LUMAJANG, IniBaruBerita.id – Intensitas hujan tinggi selama satu pekan terakhir di Lumajang Jawa Timur, Mengakibatkan aliran sungai Banter meluap hingga ke Permukiman warga. Akibatnya, ratusan rumah di dusun Banter, Desa Rowokangkung, Kecamatan Rowokangkung terendam banjir hingga ketinggian diatas lutut orang dewasa.
Penjabat Bupati Lumajang Indah Wahyuni bersama petugas gabungan dari TNI-Polri dan kepala BPBD serta petugas dari dinas PUTR Lumajang, langsung terun ke lokasi untuk melihat secara langsung penyebab terjadinya banjir yang terjadi di dusun banter Desa Rowokangkung.
“Agar cepat surut, kita akan normalisasi sepanjang 1,5 kilo. Setelah itu kita akan lakukan penyedotan air, agar air cepat surut, sehingga warga di dusun banter ini bisa beraktivitas normal,” kata Indah Wahyuni PJ Bupati Lumajang.
PJ Bupati Lumajang berjanji akan terus berupaya menyelesaikan persoalan ini. Namun, karena lokasi terdampak banjir merupakan tanah hak guna usaha (HGU) milik pabrik gula Jatiroto. Nantinya pemerintah akan melakukan koordinasi dengan pihak PG Jatiroto dan pemerintah provinsi.
“Pihak Dinas PUTR sumber daya air ( SDA ) sudah menyiapkan untuk melakukan normalisasi, namun pihak PU SDA hanya mampu melakukan normalisasi hanya 1,5 kilo meter, padahal yang perlu di normalisasi sepanjang 4 kilo meter. Makanya nanti kita akan lakukan pertemuan, karena banyak aset disini HGU milik PG Jatiroto. Kita akan kolaborasi dengan pemerintah provinsi dan pihak PG Jatiroto” ucap Indah Wahyuni PJ Bupati Lumajang.

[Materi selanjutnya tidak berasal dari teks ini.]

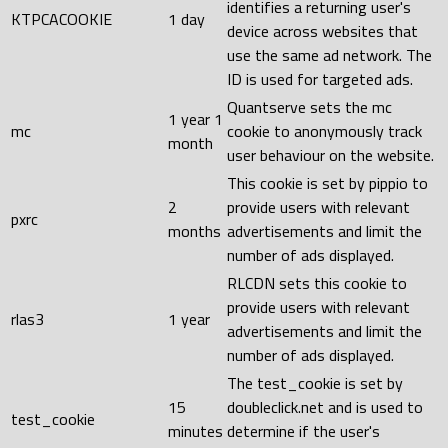
identifies a returning user's
KTPCACOOKIE
1 day
device across websites that
use the same ad network. The
ID is used for targeted ads.
Quantserve sets the mc
1 year 1
mc
cookie to anonymously track
month
user behaviour on the website.
This cookie is set by pippio to
2
provide users with relevant
pxrc
months
advertisements and limit the
number of ads displayed.
RLCDN sets this cookie to
provide users with relevant
rlas3
1 year
advertisements and limit the
number of ads displayed.
The test_cookie is set by
15
doubleclick.net and is used to
test_cookie
minutes
determine if the user's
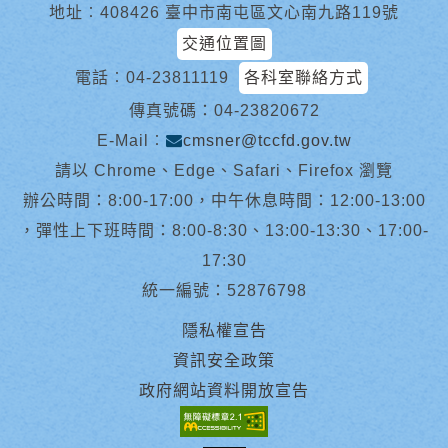
地址︰408426 臺中市南屯區文心南九路119號
交通位置圖
電話︰
04-23811119
各科室聯絡方式
傳真號碼：04-23820672
E-Mail︰
cmsner@tccfd.gov.tw
請以 Chrome、Edge、Safari、Firefox 瀏覽
辦公時間：8:00-17:00，中午休息時間：12:00-13:00
，彈性上下班時間：8:00-8:30、13:00-13:30、17:00-
17:30
統一編號：52876798
隱私權宣告
資訊安全政策
政府網站資料開放宣告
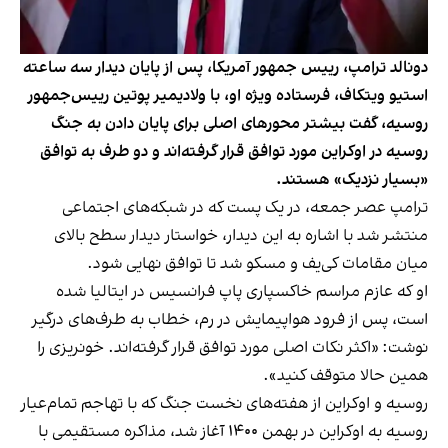
دونالد ترامپ، رییس جمهور آمریکا، پس از پایان دیدار سه ساعته
استیو ویتکاف، فرستاده ویژه او، با ولادیمیر پوتین رییس‌جمهور
روسیه، گفت بیشتر محورهای اصلی برای پایان دادن به جنگ
روسیه در اوکراین مورد توافق قرار گرفته‌اند و دو طرف به توافق
«بسیار نزدیک» هستند.
ترامپ عصر جمعه، در یک پست که در شبکه‌های اجتماعی
منتشر شد با اشاره به این دیدار، خواستار دیدار سطح بالای
میان مقامات کی‌یف و مسکو شد تا توافق نهایی شود.
او که عازم مراسم خاکسپاری پاپ فرانسیس در ایتالیا شده
است، پس از فرود هواپیمایش در رم، خطاب به طرف‌های درگیر
نوشت: «اکثر نکات اصلی مورد توافق قرار گرفته‌اند. خونریزی را
همین حالا متوقف کنید».
روسیه و اوکراین از هفته‌های نخست جنگ که با تهاجم تمام‌عیار
روسیه به اوکراین در بهمن ۱۴۰۰ آغاز شد، مذاکره مستقیمی با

Selain itu, PJ Bupati Lumajang juga langsung menyalurkan bantuan paket sembako kepada warga terdampak banjir secara simbolis. Selain paket sembako, pemerintah juga melakukan droping air bersih.
Sementara itu Totok Hariyanto Kepala Desa Rowokangkung mengatakan, jika banjir genangan ini sudah menjadi banjir tahunan di saat musim hujan. Pasalnya lokasi sungai banter lebih tinggi dibanding dengan area permukiman warga. Sehingga jika terjadi hujan lebat maka debit air sungai menjadi meningkat hingga meluber ke area permukiman warga.
“Beberapa tahun sebelumnya kita sudah sampaikan kepada dinas dinas terkait, bahwasanya di dusun banter. Karena situasinya sudah menjadi langganan banjir kita minta diadakan peninggian tanggul dan normalisasi” ucap Totok Kepala Desa Rowokangkung. (ARD).